En 1972, les gouvernements fédéraux du Canada et des États-Unis se sont engagés à restaurer, pour le bénéfice des générations à venir, l’intégrité physique, chimique et biologique de l’écosystème du bassin des Grands Lacs. Des progrès, bien sûr, ont été accomplis en ce sens, mais le travail avance lentement et plusieurs problèmes persistent.
Dans son 11e Rapport biennal sur la qualité de l’eau des Grands Lacs, la CMI souligne trois questions qui devront être résolues en priorité par les deux pays afin de permettre la revitalisation de cette merveille naturelle : l’assainissement des sédiments contaminés, la prévention de nouvelles introductions d’espèces exotiques envahissantes et la mise en place d’indicateurs écologiques compréhensibles pour mieux mesurer la santé de l’écosystème.

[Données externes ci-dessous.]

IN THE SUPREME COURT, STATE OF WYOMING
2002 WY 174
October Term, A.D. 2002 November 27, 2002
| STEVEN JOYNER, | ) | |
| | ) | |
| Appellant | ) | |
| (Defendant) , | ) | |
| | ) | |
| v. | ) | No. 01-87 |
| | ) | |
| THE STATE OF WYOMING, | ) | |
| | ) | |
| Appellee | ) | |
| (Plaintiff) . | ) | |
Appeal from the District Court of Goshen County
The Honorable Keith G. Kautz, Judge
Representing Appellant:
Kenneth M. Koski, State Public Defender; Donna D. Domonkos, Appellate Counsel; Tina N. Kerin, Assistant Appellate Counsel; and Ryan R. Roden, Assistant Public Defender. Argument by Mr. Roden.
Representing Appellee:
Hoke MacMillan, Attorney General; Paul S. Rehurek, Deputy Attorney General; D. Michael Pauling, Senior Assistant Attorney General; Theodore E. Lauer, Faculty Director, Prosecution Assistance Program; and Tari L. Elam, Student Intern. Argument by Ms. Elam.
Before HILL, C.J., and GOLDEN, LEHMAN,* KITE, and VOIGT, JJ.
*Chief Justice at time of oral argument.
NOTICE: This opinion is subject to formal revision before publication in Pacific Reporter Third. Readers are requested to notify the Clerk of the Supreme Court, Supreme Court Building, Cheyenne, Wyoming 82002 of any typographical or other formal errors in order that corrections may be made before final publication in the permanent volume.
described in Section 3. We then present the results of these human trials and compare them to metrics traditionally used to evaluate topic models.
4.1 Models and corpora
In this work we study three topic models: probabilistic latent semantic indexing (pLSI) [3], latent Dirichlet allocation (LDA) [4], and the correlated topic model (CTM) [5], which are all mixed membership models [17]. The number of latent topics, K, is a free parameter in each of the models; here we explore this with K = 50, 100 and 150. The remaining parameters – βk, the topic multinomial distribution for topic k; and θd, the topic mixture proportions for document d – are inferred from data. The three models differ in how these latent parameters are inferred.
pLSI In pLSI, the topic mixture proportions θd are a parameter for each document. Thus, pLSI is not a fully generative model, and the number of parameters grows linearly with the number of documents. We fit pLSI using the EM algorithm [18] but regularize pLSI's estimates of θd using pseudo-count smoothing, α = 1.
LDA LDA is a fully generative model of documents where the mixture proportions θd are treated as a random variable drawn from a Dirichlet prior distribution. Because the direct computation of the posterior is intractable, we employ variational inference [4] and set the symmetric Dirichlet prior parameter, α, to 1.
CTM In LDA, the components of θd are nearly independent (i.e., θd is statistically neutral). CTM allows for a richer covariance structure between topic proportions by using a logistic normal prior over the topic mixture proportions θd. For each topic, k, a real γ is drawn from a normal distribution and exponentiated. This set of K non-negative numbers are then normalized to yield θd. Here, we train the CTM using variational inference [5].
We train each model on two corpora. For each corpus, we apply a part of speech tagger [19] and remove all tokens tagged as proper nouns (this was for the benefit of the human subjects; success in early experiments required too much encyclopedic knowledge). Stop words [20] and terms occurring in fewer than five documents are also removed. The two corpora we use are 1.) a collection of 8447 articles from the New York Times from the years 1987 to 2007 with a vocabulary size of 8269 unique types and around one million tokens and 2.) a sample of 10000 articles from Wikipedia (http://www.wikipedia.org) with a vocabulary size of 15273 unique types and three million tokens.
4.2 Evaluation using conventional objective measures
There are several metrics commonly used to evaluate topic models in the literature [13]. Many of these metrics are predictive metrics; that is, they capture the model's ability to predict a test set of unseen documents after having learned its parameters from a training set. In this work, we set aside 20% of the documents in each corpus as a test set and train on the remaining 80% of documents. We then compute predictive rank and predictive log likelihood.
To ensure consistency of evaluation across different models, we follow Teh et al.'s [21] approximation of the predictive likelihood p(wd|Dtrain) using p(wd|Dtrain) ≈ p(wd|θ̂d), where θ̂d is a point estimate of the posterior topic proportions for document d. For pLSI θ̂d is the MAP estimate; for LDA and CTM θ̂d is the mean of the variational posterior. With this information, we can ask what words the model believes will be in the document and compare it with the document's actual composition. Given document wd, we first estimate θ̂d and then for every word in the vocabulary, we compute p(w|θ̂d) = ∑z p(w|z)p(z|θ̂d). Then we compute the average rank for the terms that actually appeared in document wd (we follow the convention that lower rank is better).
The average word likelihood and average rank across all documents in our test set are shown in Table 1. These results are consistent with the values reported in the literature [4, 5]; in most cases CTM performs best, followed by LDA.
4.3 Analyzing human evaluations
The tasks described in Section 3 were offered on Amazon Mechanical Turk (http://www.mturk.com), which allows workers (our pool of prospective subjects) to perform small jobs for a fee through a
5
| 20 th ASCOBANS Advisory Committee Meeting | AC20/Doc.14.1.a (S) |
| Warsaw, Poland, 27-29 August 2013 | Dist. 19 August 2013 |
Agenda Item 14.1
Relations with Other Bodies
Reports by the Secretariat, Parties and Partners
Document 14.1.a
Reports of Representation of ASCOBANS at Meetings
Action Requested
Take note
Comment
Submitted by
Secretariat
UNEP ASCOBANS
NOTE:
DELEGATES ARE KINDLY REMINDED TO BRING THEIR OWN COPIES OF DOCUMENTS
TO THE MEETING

Les recherches actuelles démontrent que des substances toxiques pesticides, métaux lourds, BPC, etc. continuent de polluer les eaux des Grands Lacs et représentent une menace pour la santé humaine. La principale source de ces polluants reste les sédiments qui jonchent le fond des lacs et les risques d’exposition pour les humains reliés à la consommation de poissons contaminés.
En 1987, les États-Unis et le Canada se sont mis d’accord pour lutter contre la pollution de façon structurée dans les endroits que celle-ci touchait le plus durement. Les deux pays ont alors dressé une liste de 43 zones préoccupantes et se sont engagés à développer des plans d’actions correctrices (PAC) pour restaurer chacune d’elles. Les choses n’ont toutefois pas évolué aussi vite que prévu. Des fonds insuffisants, des lacunes au palier de la direction et, dans bien des cas, l’immensité du travail à accomplir les zones préoccupantes renferment des millions de mètres cubes de sédiments contaminés sont autant de facteurs qui ont ralenti les opérations ou en empêché l’achèvement. Il n’est pas rare de voir des décennies s’écouler avant que des mesures de nettoyage soient entreprises, et ce, même s’il est démontré que les toxines contenues dans les sédiments affectent l’environnement et toute la chaîne alimentaire, jusqu’aux humains. Quinze ans après son lancement, le programme des zones préoccupantes met davantage en lumière le fait que les fonds disponibles pour le nettoyage des Lacs sont insuffisants et que les gouvernements doivent faire bien plus.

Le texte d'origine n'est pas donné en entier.